* **What is needed**:
Please work out how many lines in the data below hold the word "tion", and state only the number.

* **Stored data entries**:
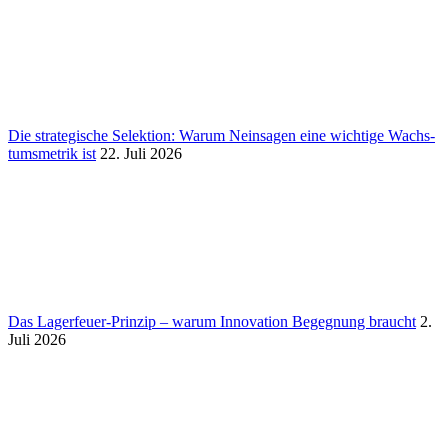
Die stra­te­gi­sche Selek­tion: Warum Nein­sagen eine wich­tige Wachs­
tums­me­trik ist
22. Juli 2026
Das Lager­feuer-Prinzip – warum Inno­va­tion Begeg­nung braucht
2.
Juli 2026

* **Exercise output**:
2